**Task to carry out**: Omit every picture and write out the rest of the records exactly.

------------------------

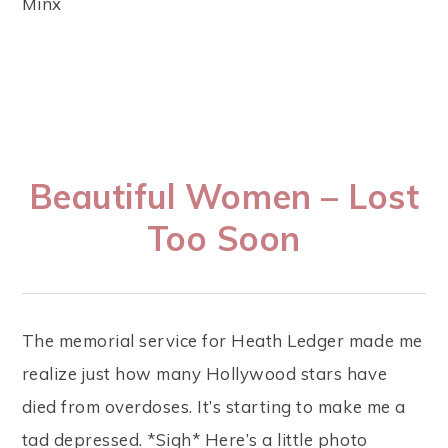
Minx
Beautiful Women – Lost
Too Soon
The memorial service for Heath Ledger made me
realize just how many Hollywood stars have
died from overdoses. It’s starting to make me a
tad depressed. *Sigh* Here’s a little photo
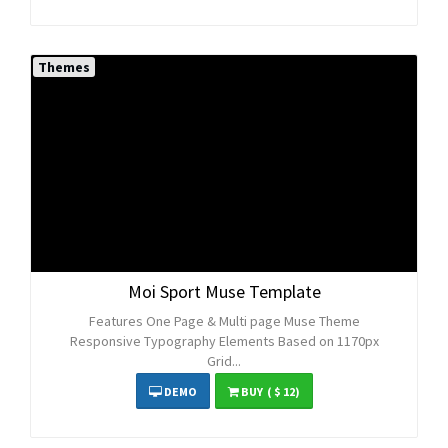
Themes
Moi Sport Muse Template
Features One Page & Multi page Muse Theme
Responsive Typography Elements Based on 1170px
Grid...
DEMO
BUY
( $ 12)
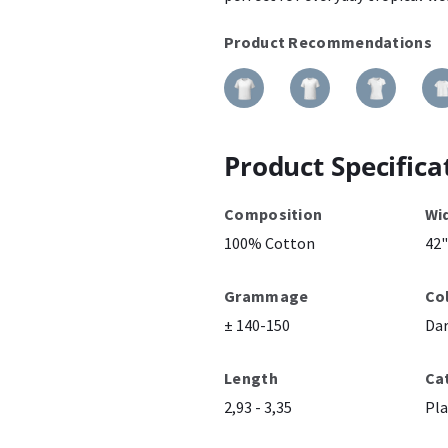
Product Recommendations
Product Specifica
Composition
Wi
100% Cotton
42"
Grammage
Co
± 140-150
Dar
Length
Ca
2,93 - 3,35
Pla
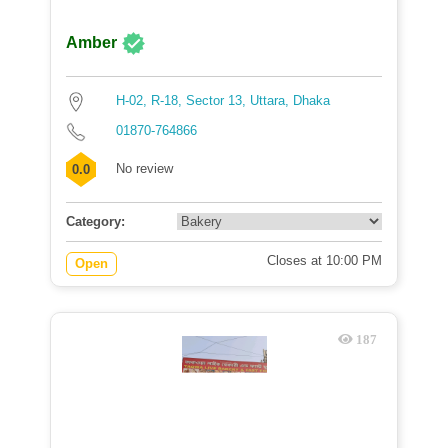
Amber
H-02, R-18, Sector 13, Uttara, Dhaka
01870-764866
No review
0.0
Category:
Closes at 10:00 PM
Open
187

------------------------

**Your response**:
Minx
Beautiful Women – Lost
Too Soon
The memorial service for Heath Ledger made me
realize just how many Hollywood stars have
died from overdoses. It’s starting to make me a
tad depressed. *Sigh* Here’s a little photo
Themes
Moi Sport Muse Template
Features One Page & Multi page Muse Theme
Responsive Typography Elements Based on 1170px
Grid...
DEMO
BUY
( $ 12)
Product Recommendations
Product Specifica
Composition
Wi
100% Cotton
42"
Grammage
Co
± 140-150
Dar
Length
Ca
2,93 - 3,35
Pla
Amber
H-02, R-18, Sector 13, Uttara, Dhaka
01870-764866
No review
0.0
Category:
Closes at 10:00 PM
Open
187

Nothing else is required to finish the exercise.